Step 2. The non-experts, those who did not stand up, should find an expert to be physically near (they should physically leave their seats and move near the expert so as to be able to converse).

Step 3. Each non-experts should think about a question that relates to object technology, one whose answer the non-expert does not know and that is a reason why he or she is not to be considered an expert. Ask this question of the expert near you.

Step 4. If the expert was asked a question he or she could not answer, could the expert now designate himself or herself to be a non-expert and look for an expert who has the answer? After finding an answer, the individual can decide whether to stand up again as an expert.

An interesting outcome of this experiment is that, ultimately everyone designates him- or herself as a non-expert at some time in the process, with minor exception. And the exception is typically a developer who, although acknowledged to be an expert, can always find an unknown as a learning challenge but who, in the context of the experiment, was not stumped

Although, Goldberg’s focus is on object-oriented technology, her observations apply to learning and knowledge management issues in other settings as well.

Finally, I have to share one other comment from the article for those of us who have been afflicted with the programming bug at some point or other in our careers.

my colleague David Leibs likes to joke: programming is a personality disorder that you can test for

Getting your blog on the map

Metatags for Geographic Locations. GeoURL ICBM Address Server is a location-to-URL reverse directory. This will allow you to find URLs by their proximity to a given location. Find your neighbor’s blog, perhaps, or the web page of the restaurants near you.

Add yourself to the database.

For an example, check for sites near New York City and San Francisco. You can also get an RSS feed: see New York City RSS and San Francisco RSS (the RSS has an attached XSL stylesheet, so if your browser supports it, you will actually be able to see a reasonable rendering.)

Why is it called an “ICBM Address?” Old Usenet historical precedent [Smart Mobs]

Took me about 30 seconds to add myself to the database.

Social Network Mapping and Blogs

Blog Tribe Social Network Mapping.

Here is the initial social network analysis of the Blog Tribe at Ryze — which maps the Friendship networks and Blogrolls of Tribe members. What’s unique about this collaborative project is the mapping of blogspace and of how two unique communities intersect.

Thanks to the contributions of Valdis Krebs, Pete Kaminski, and those who volunteered to contribute their blogrolls, this is one of the largest online communities mapped. The data was captured within a month of the founding of the Blog Tribe, a snapshot in time that will be useful to return to, with 1,108 nodes from approximately 100 members. [full story]

[Ross Mayfield’s Weblog]

This seems like an appropriate item to launch 2003 with. I was one of the contributors of data for this experiment, so if you dig into the pictures and such you’ll find my name in there.

Ross did a great job pushing this along. He’s also tracking some of the early reactions to the data from others. Phil Wolff makes an interesting observation on the underlying differences between the Ryze and blogging environments. Most of the social network analysis efforts I’ve seen tend to look at reasonably homogeneous environments such as organizations.
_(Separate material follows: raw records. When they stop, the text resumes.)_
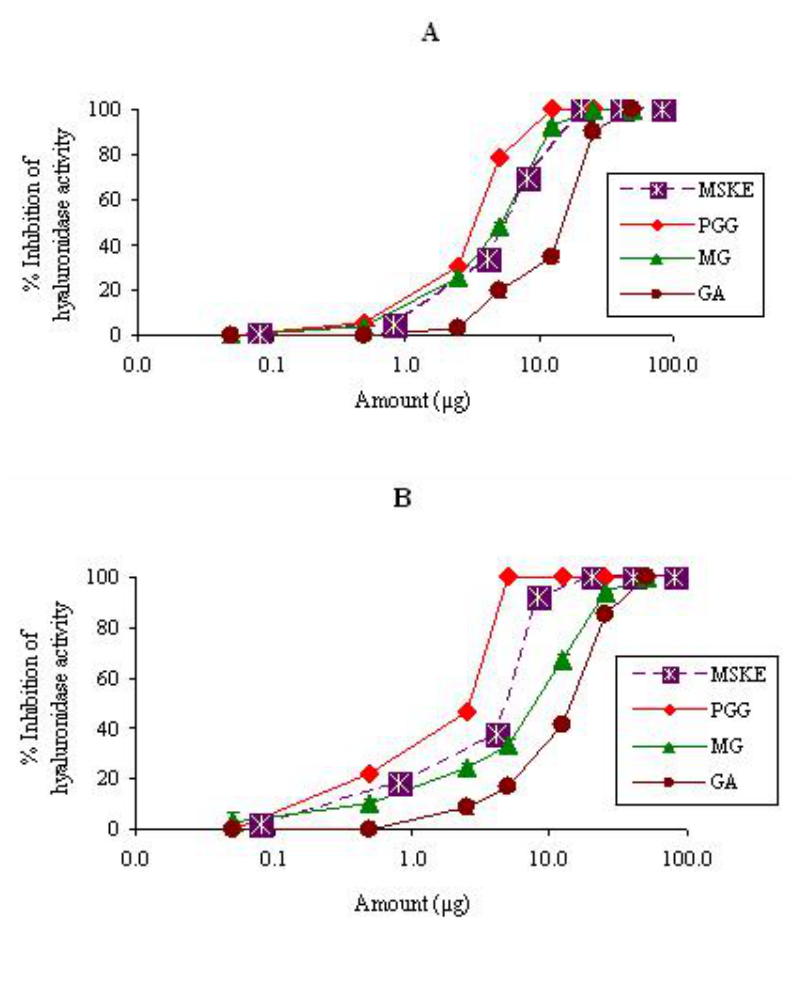
Figure 2. Semi-log plot of inhibition of hyaluronidase activity of CR (250 µg) (A) and NK (250 µg) (B) venoms by MSKE and its phenolic principles (GA, MG and PGG). Values are mean ± S.E.M. of duplicate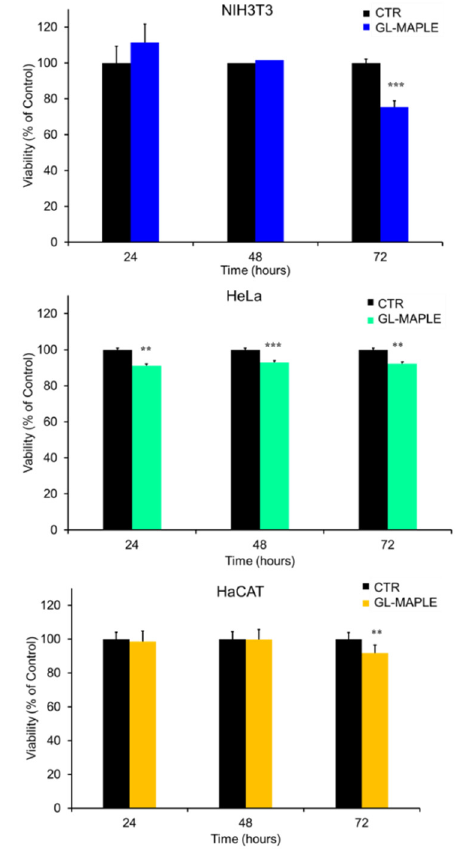
Figure 8. Cell viability measurement by MTT assay on NH3T3 (( upper ) panel), HaCAT (( central ) panel) and HeLa (( lower ) panel) cell lines placed at direct contact with GL-MAPLE slices for the indicated time. Values are expressed as mean ± SD ( n = 6). Asterisks denote significant differences at p < 0.05 (*), p > 0.01 < 0.05 (**) and p < 0.01 (***).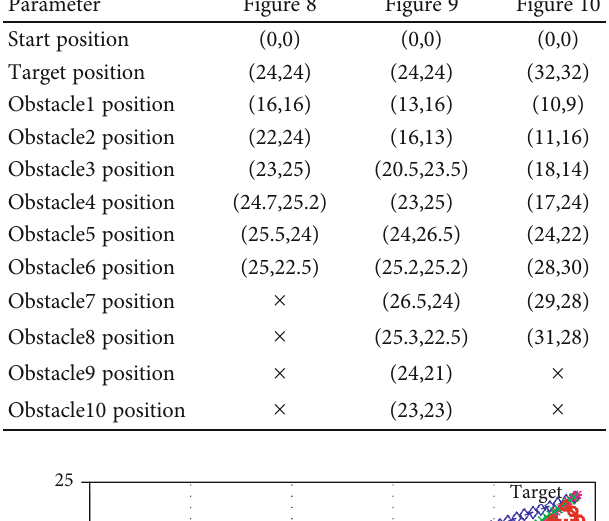
Figure 12: Scenario 2: the result of path planning of the four algorithms with an obstacle.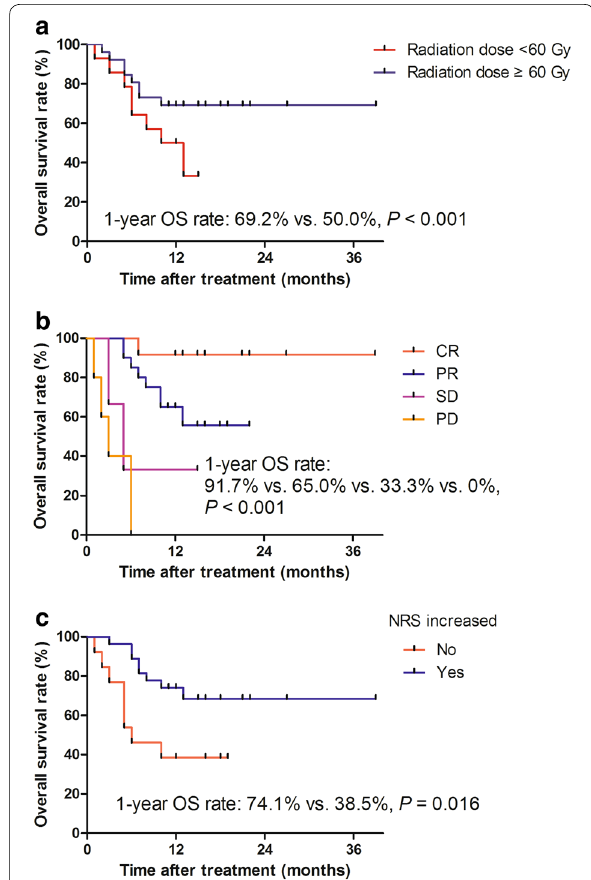
Fig. 1 Kaplan–Meier overall survival (OS) curves for esophageal squamous cell carcinoma patients with malignant fistula categorized by radiation dose, response to treatment, and increased nutrition risk screening (NRS) score or not. a OS curves for patients receiving different doses of radiation. b OS curves for patients with different responses to treatment. c OS curves for patients who experienced an increase of NRS score or not. CR, complete response; PR, partial response; SD, stable disease; PD, progressive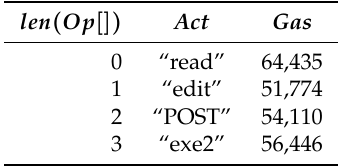
Table 5. Gas Used in BlendCAC’s createAction() ABI.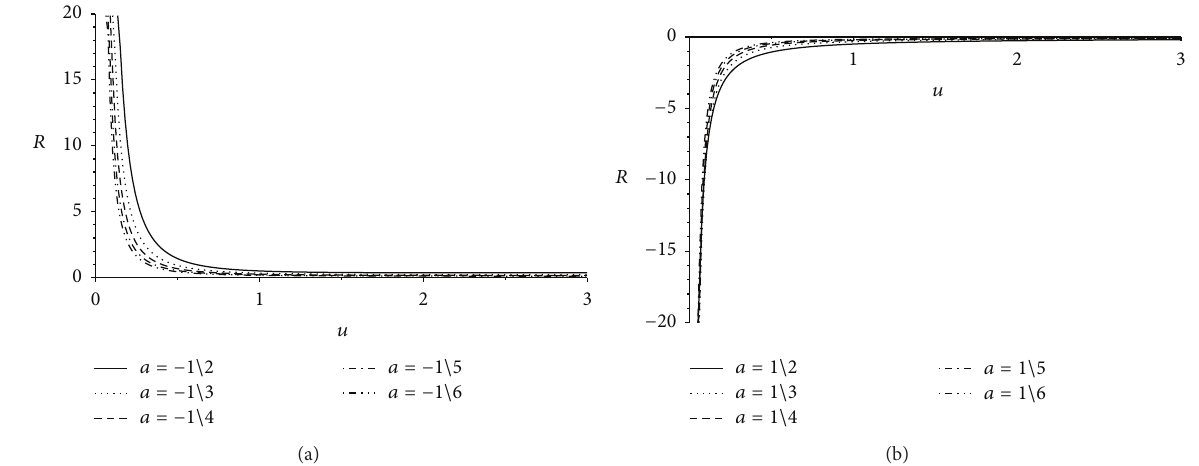
Figure 2: These plots correspond to the radial function for −1 ≤ 𝛼 ≤ 1 . We observe that only those values of 𝛼 < 0 can be associated with physical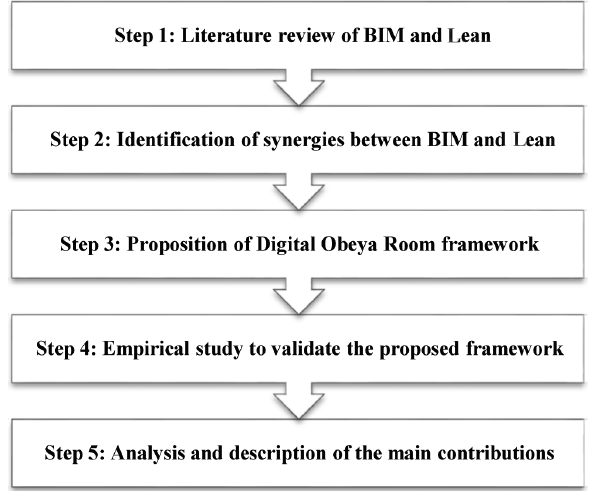
Fig. 1. Methodological research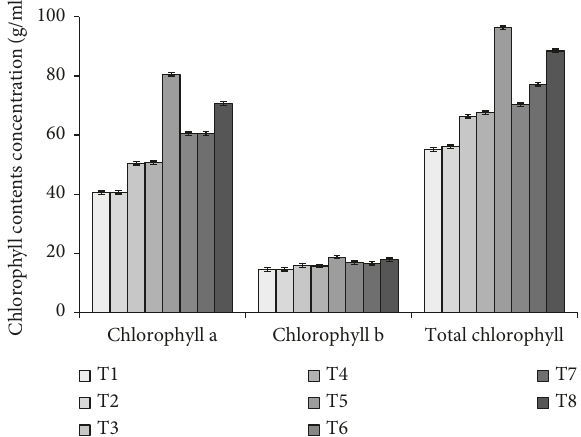
Figure 2: Influence of different organic and inorganic fertilizer regimes on chlorophyll contents (g/ml) of strawberry cv.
We did something along those lines in the early days at Diamond, when we worked with Wayne Baker from the University of Michigan to look at the network structure within our partner group. Very helpful to see the underlying structure of even a relatively small network of executives within a single organizations.

As I reflect on this particular analysis, I’m struck by the potential to find additional insight in mapping the bridges between multiple networks. Here we have a group who all belong to two explicit networks. How can we use these tools to get a better sense of how to more effectively navigate through half a dozen different yet interconnected networks?